**GIVEN TEXT**
As the Bush administration ratcheted up its case for war in September 2002, senators on the Intelligence Committee wrote to the director of central intelligence, George J. Tenet, requesting an NIE about Iraq's weapons programs and any connections to Al Qaeda. With Congress set to vote on the war resolution the next month, intelligence officials rushed to produce the estimate.
But the Senate committee's sharpest criticism of the unclassified document focused not on changes made in haste but on the systematic alteration of the classified version.
For example, the panel cited changes made in the section of the NIE dealing with chemical weapons:
"Although we have little specific information on Iraq's CW stockpile," the classified NIE read, "Saddam Hussein probably has stocked at least 100 metric tons" of such poisons.
In the unclassified version of the report, the phrase "although we have little specific information" was deleted. Instead, the public report said, "Saddam probably has stocked a few hundred metric tons of CW agents."
The Senate report also noted one instance in which a dissenting view was left out of the unclassified version.
In that example, the classified NIE stated that Iraq was developing unmanned aerial vehicles, or UAVs, "probably intended to deliver biological warfare agents."
But in a footnote, the U.S. Air Force's director for intelligence, surveillance and reconnaissance said he did not agree.
By eliminating that footnote from the unclassified version, the panel said, the public NIE "is missing the fact that [the] … agency with primary responsibility for technological analysis on UAV programs did not agree with the assessment."

**INSTRUCTIONS FOR THE TASK**
Repeat, word for word, the portion of the passage on the Iraq weapons estimate that begins with the words containing "As the Bush" and ends with "produce the estimate.". The data does not need to be consulted.

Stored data

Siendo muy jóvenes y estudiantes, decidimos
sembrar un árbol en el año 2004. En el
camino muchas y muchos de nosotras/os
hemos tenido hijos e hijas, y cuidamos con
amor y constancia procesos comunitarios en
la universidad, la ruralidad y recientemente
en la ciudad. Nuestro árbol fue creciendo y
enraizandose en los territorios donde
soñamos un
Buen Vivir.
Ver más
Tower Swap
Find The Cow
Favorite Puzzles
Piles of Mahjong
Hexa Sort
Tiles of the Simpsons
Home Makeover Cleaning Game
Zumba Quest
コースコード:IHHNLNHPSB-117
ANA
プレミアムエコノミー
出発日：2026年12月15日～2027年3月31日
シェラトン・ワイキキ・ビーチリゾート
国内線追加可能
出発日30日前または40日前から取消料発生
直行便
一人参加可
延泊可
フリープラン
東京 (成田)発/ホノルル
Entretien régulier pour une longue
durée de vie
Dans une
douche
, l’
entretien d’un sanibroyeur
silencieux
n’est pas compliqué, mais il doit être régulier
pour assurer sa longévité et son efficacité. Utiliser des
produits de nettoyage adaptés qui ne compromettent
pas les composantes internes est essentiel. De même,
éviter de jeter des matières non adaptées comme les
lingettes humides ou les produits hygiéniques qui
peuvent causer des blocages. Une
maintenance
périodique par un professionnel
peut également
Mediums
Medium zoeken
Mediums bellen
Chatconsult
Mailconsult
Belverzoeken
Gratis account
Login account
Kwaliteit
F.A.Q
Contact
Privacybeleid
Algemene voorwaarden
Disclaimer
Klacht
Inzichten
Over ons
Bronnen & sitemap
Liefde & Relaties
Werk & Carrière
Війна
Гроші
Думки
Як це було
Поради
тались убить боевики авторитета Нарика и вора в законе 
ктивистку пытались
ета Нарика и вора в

**ANSWER TO THE EXERCISE**
As the Bush administration ratcheted up its case for war in September 2002, senators on the Intelligence Committee wrote to the director of central intelligence, George J. Tenet, requesting an NIE about Iraq's weapons programs and any connections to Al Qaeda. With Congress set to vote on the war resolution the next month, intelligence officials rushed to produce the estimate.